Between 2 weeks and 8 weeks post-operatively, a marked stiffening of both MTP and LTP was observed in Sham animals, which can be explained by the maturation of AC tissue as described above. In DMM mice, however, there was only a modest increase in overall indentation modulus in the MTP and no change in stiffness in the LTP. The normal age-related increase in nanostiffness, especially in the MTP, was accompanied, by a stronger birefringence of the collagen network in Sham, while in DMM samples, polarized light signals were apparently reduced at 8 weeks compared to 2 weeks. As the presence and intensity of birefringence is indicative of the organization and density of collagen fibrils, polarization light microscopy is a tool to assess the structural disorganization and degradation of the collagen network, associated with AC degeneration [44]. We previously showed that limited collagenase digestion of bovine articular cartilage explants leads to reduced birefringence and nanostiffness of the surface zone [45]. Likewise, Stolz et al. demonstrated with micro-scale IT-AFM that collagen depletion with prolonged elastase treatment reduces stiffness in the surface of pig AC [21]. During the course of DMM-induced PT-OA, increased degradation of collagen was reported [46]; therefore, it is tempting to speculate that the eventual structural deterioration of the collagen network in DMM mice at 8 weeks counteracts ageing-associated stiffening, resulting in only a modest change of the nano-scale indentation modulus from 2 weeks to 8 weeks post-surgery.
Osteoarthritis is a whole joint disease in which both the lateral and medial cartilage compartments are compromised. A realistic total human knee finite element model showed that medial meniscus damage also affects the lateral AC [24], and in a DMM PT-OA model, the micro-scale stiffness of the lateral condyle cartilage was significantly reduced from 4 weeks after surgery [15]. In the present study, we found that at 2 weeks post-surgery, the Young’s moduli of MTP and LTP in Sham were in a similar range, whereas the LTP after DMM showed markedly increased stiffness compared to MTP, despite the significantly higher Mankin score in the MTP. Further investigation is needed to wisely interpret why the lateral side shows higher stiffening and degrades slower compared to the medial side in the DMM model [10].
Lastly, this study has some limitations that could be addressed in follow-up experiments.

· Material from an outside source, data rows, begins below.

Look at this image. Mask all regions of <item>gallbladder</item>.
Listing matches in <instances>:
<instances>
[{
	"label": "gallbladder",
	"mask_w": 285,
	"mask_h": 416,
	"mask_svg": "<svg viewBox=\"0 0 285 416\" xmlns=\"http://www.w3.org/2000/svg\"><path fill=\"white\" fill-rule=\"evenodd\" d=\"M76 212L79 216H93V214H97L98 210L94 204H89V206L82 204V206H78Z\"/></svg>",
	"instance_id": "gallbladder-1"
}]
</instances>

As has been widely discussed, the size and geometry of the indenter is a critical issue when measuring biomechanical properties of biological tissues with IT-AFM. Therefore, it would be interesting to directly compare nano-scale and micro-scale stiffness data, obtained by sharp pyramidal or spherical tips, respectively, on the same sample. OA may start in the PCM than spread to other ECM compartments. In our study, we focused on the ITM; therefore, it would be informative to complement our data with the biomechanical changes in the PCM. Degradation and structural modification of ECM components underlie the biomechanical changes that occur during the onset and progression of OA. For a better understanding of how changes at the molecular level are responsible for altering tissue biomechanics, a detailed immunohistochemical investigation of typical pro-teases and degradation epitopes of the major AC proteins is desirable. Finally, in this study, we only examined the early and middle stages of PT-OA development (namely, 2 and 8 weeks post-surgery) to challenge the ability of IT-AFM to detect biomechanical changes. It would also be useful to extend our analysis to later post-operative time points, when AC degradation is more advanced and, presumably, biomechanical changes are more pronounced.

5. Conclusions

To the best of our knowledge, this is the first detailed study to use IT-AFM to determine spatial and temporal biomechanical changes at the nano-scale during murine PT-OA. Our study shows that nano-stiffness of the interterritorial matrix of the articular cartilage increases in a time- and depth-dependent manner during DMM-induced PT-OA. The Young’s moduli for collagen and proteoglycans showed increasing stiffness gradients from the superficial zone to the middle and deep zones in both Sham and DMM cartilage. The increase in stiffness 2 weeks after DMM was more pronounced than in Sham, likely due to proteoglycan loss associated with the early status of OA. The age-related increase in nano-scale AC stiffness was partially abolished 8 weeks after DMM due to structural deterioration of the collagen network. Interestingly, the tendency for stiffness to increase was greater in the lateral compartment, even when little or no OA-like degeneration was observed histologically. Last but not least, with this study, we further support the importance of nano-scaled IT-AFM as a complementary methodology for understanding OA pathophysiology and diagnosing the early phase of the disease.

Author Contributions

Conceptualization, L.F., D.M., S.G., A.A. and H.C.-S.; methodology, L.F., D.M., Z.F. and P.A.; software, L.F. and P.A.; validation, L.F., P.A., A.A. and H.C.-S.; formal analysis, L.F., P.A., A.A. and H.C.-S.; resources, S.G., A.A. and H.C.-S.; data curation, L.F., D.M., P.A., A.A. and H.C.-S.; writing—original draft preparation, L.F.; writing—review and editing, L.F., D.M., S.G., P.A., A.A. and H.C.-S.; visualization, L.F., Z.F. and P.A.; supervision, S.G., A.A., P.A. and H.C.-S.; project administration, S.G., A.A. and H.C.-S.; funding acquisition, S.G., A.A. and H.C.-S. All authors have read and agreed to the published version of the manuscript.

Funding

This research was funded by the German Research Foundation (DFG) as part of subproject 1 (AA 150/11-1/2 and CL 409/4-1/2) and 4 (GR 1301/19-1/2) of the Research Consortium ExCarBon/FOR2407-1/2. LF and HCS acknowledge additional funding from the Bavarian State Ministry for Science and Art through the Research Focus “Herstellung und biophysikalische Charakterisierung von dreidimensionalen Geweben—CANTER” and the Bavarian Academic Forum (BayWISS)—Doctoral Consortium “Health Research”.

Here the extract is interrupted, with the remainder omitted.